Since all of the launches has a high success rate, geography may be a important contributor to this outcome. Three launch sites are all located in the coast of the United States. There are some remarkable points that can be noticed:
- The sites are far from the urban, where there is no residential area.
- The sites are close to forest or natural/wild life area.
- The sites has one side faced the ocean.
- There are railway routes went through the sites (black/white lines).
The first three criteria contribute to the safety of the population. Based on the information from the industry, the failure rate of rocket launches is usually at around 4-5%, while in initial phase, it can be up to 30% (In our analysis, we observed a failure rate of 80% in the first 10 launches). Therefore, it is extremely important for launch sites to be built close to an uninhabited zone (such as forest, wild life area). Moreover, as the ocean is also considered to be uninhabited, it would be an ideal place for crashing rockets to land, reduce noises, damages and negative influences to the home country.
In this project, we need to use Classification models because the target variable (class: success or not sucess) is a categorical variable. All of the machine learning models perform well and yielded high accuracy scores.
The model was superior in predicting successful launches (class = 1, with f1-score = 87.5% in average) while they seem to be a little bit less reliable in predicting the other outcome. This can be explained by the imbalance in the number of class=0 vs class=1 values, while we have doubled class=1 compared to the other. This caused imbalanced weight between the two class and can affect the accuracy score negatively. In our work, we have applied two strategies to overcome this problem including stratification and using parameter class_weight = 'balanced' to penalize class 1.

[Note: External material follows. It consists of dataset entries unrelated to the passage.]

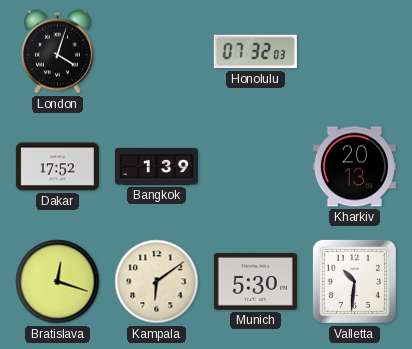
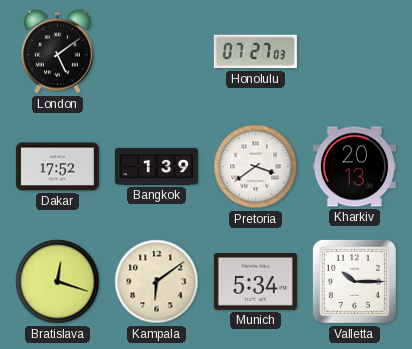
London: 4:03 -> 5:09
Honolulu: 07:32 -> 07:27
Pretoria: none -> 3:39
Munich: 5:30 -> 5:34
Valletta: 10:31 -> 10:15
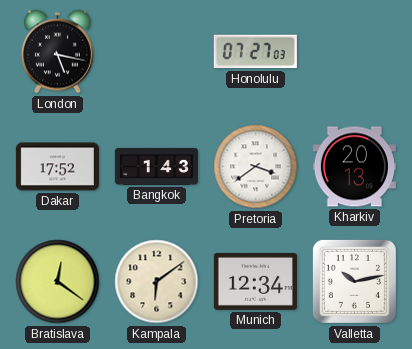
London: 5:09 -> 5:17
Bangkok: 1:39 -> 1:43
Bratislava: 12:18 -> 12:21
Munich: 5:34 -> 12:34
Valletta: 10:15 -> 10:13
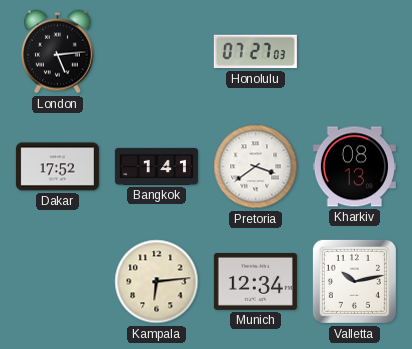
London: 5:17 -> 5:14
Bangkok: 1:43 -> 1:41
Kharkiv: 20:13 -> 08:13
Bratislava: 12:21 -> none
Kampala: 6:09 -> 6:14
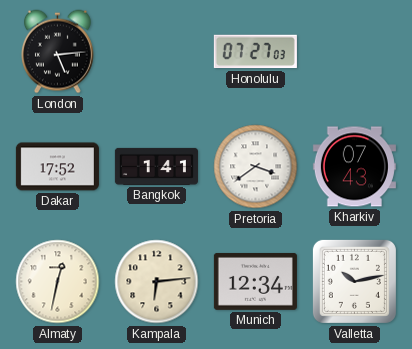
Kharkiv: 08:13 -> 07:43
Almaty: none -> 12:32
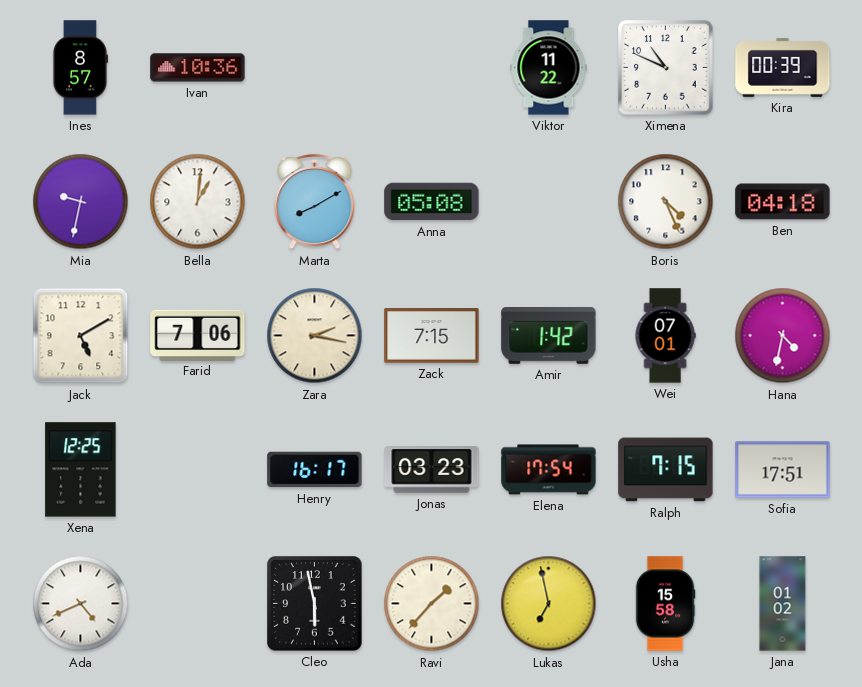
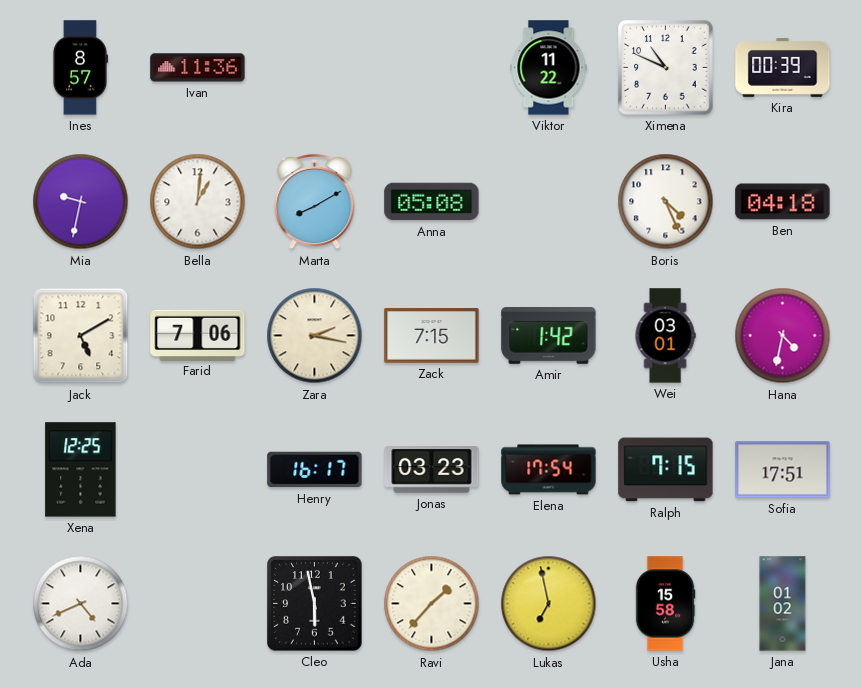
Ivan: 10:36 -> 11:36
Wei: 07:01 -> 03:01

There are many factors that we still need to consider to make the models work better and make sure it predicts without bias or overfitting.
- More data is needed, especially with failed launches. Out of 90 launches, we have 60 successful outcome while only have 30 failed outcomes. This not only may make the weight of each class imbalanced when modeling, but also shows that we may not have enough
faileddata for the model to train (even though we applied stratification to overcome this, but it is clearly better to have actual data. - The dataset is relatively small. With more dataset, the model can have more data to learn, thus prevent overfitting and bias predictions.
- Removed lengthy features, convert repeated functions into predefined functions.
- Added step explanations, result comments to each section.
- Set up and worked with SQL in a local MySQL database (Originally IBM Skills Network Lab Environment).
- Added new ML models with correlation-based features selection and hyperparameter tuning.
- Estimate the models' performance with classification report, ROC curve and AUC score.
- Styled with
dash_bootstrap_components, external css, responsive customized layout. - Added multiple-inputs callbacks.
- Added extra plots, statistic summary, global attribute selection and year slider.
Ver 3.0
- Fix linguist to detect Python.
- Split the analysis notebook into small notebooks for easier interpretation.
- Add some SQL scripts in
/sql. - Refine working repo.
Ver 2.0
- Remove separate notebooks, combine all parts of the project into a single jupyter notebook (the dash app is still in a separate .py file).
- Refine data cleaning part, add new cleaning features so we can use the collected data to all parts of the projects (Originally, later parts used pre-cleaned data, not the data that we collected in the beginning).
- Remove multiple excess datasets, only use original datasets from collected.